Face à l’intensification des dérèglements climatiques et à la pression croissante sur ses ressources naturelles, Djibouti amorce une réflexion stratégique sur l’avenir de ses territoires ruraux. Entre sécheresses récurrentes, dégradation des terres et fragilisation des systèmes agro-pastoraux, le pays se trouve aujourd’hui à un tournant décisif.
Dans ce contexte, l’agroécologie s’impose progressivement comme un pilier de transformation. Bien au-delà d’une simple approche technique, elle incarne un véritable choix politique, axé sur la gestion durable des ressources, la régénération des sols et la valorisation des équilibres naturels. Cette orientation s’inscrit dans la vision portée par le président Ismaïl Omar Guelleh, en cohérence avec les engagements internationaux en matière de climat et de développement durable.
Mais pour passer de la stratégie à l’action, un levier se distingue : l’agroforesterie. En associant arbres, cultures et élevage, cette pratique permet de restaurer les terres dégradées, de sécuriser les parcours pastoraux et de renforcer la résilience des communautés rurales. À Djibouti, cette transition est déjà en cours, portée notamment par des initiatives locales comme celles de l’Association PARI, qui expérimentent des solutions adaptées aux réalités du terrain.
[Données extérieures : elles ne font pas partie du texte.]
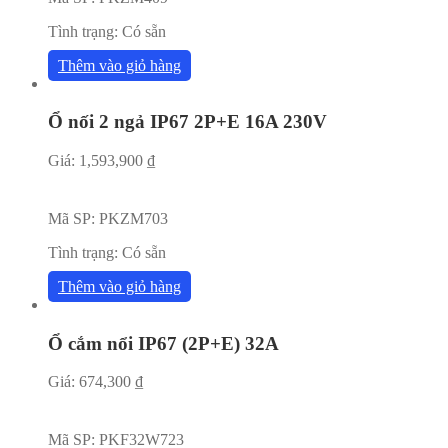
Tình trạng:
Có sẵn
Thêm vào giỏ hàng
Ổ nối 2 ngả IP67 2P+E 16A 230V
Giá:
1,593,900
₫
Mã SP:
PKZM703
Tình trạng:
Có sẵn
Thêm vào giỏ hàng
Ổ cắm nổi IP67 (2P+E) 32A
Giá:
674,300
₫
Mã SP:
PKF32W723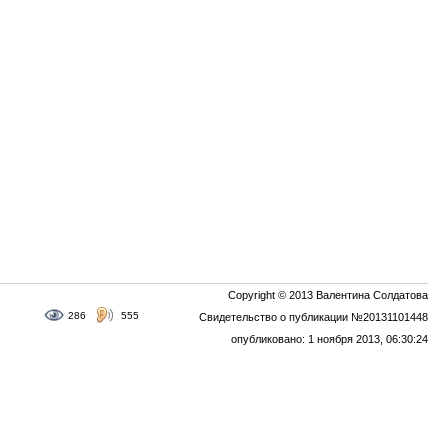
Copyright © 2013 Валентина Солдатова
286
555
Свидетельство о публикации №20131101448
опубликовано: 1 ноября 2013, 06:30:24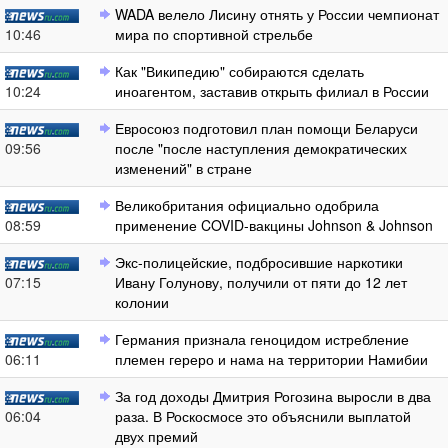
WADA велело Лисину отнять у России чемпионат
10:46
мира по спортивной стрельбе
Как "Википедию" собираются сделать
10:24
иноагентом, заставив открыть филиал в России
Евросоюз подготовил план помощи Беларуси
09:56
после "после наступления демократических
изменений" в стране
Великобритания официально одобрила
08:59
применение COVID-вакцины Johnson & Johnson
Экс-полицейские, подбросившие наркотики
07:15
Ивану Голунову, получили от пяти до 12 лет
колонии
Германия признала геноцидом истребление
06:11
племен гереро и нама на территории Намибии
За год доходы Дмитрия Рогозина выросли в два
06:04
раза. В Роскосмосе это объяснили выплатой
двух премий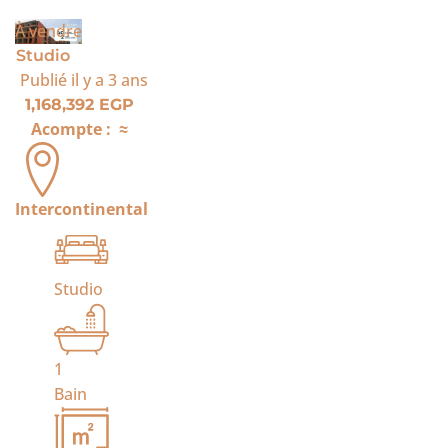
À vendre
Studio
Publié
il y a 3 ans
1,168,392 EGP
Acompte :
≈
Intercontinental
Studio
1
Bain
Parmi ces solutions, le Figuier de Barbarie apparaît comme un symbole de résilience.
Capable de résister à des conditions climatiques extrêmes, il protège les sols contre l’érosion, constitue une ressource fourragère en période de sécheresse et génère des revenus pour les populations locales.
Autour de cette plante se développent des systèmes agro-sylvo-pastoraux complets, favorisant la biodiversité et la régénération des écosystèmes.
Dans la région de Tadjourah, notamment dans la vallée d’Adaylou, ces approches commencent déjà à produire des résultats tangibles. Des terres autrefois dégradées retrouvent progressivement leur productivité, offrant de nouvelles perspectives économiques et sociales aux communautés locales. Ces territoires deviennent ainsi de véritables laboratoires à ciel ouvert, illustrant la faisabilité d’un modèle de développement fondé sur le vivant.
Pour autant, le défi reste immense. L’enjeu n’est plus de démontrer la pertinence de ces pratiques, mais de les déployer à grande échelle. Cela implique une intégration renforcée dans les politiques publiques, une mobilisation accrue des financements et un accompagnement structuré des populations rurales.
Au-delà de l’agriculture, c’est un véritable projet de société qui se dessine. Sécurité alimentaire, emploi des jeunes, lutte contre l’exode rural et préservation des identités pastorales : l’agroécologie et l’agroforesterie répondent à des enjeux multiples, en articulant développement économique, équilibre écologique et cohésion sociale.
Dans un contexte régional marqué par l’incertitude climatique, le pays semble ainsi faire le pari du vivant. Un choix stratégique, qui pourrait bien redéfinir durablement les bases de son développement et renforcer sa souveraineté territoriale.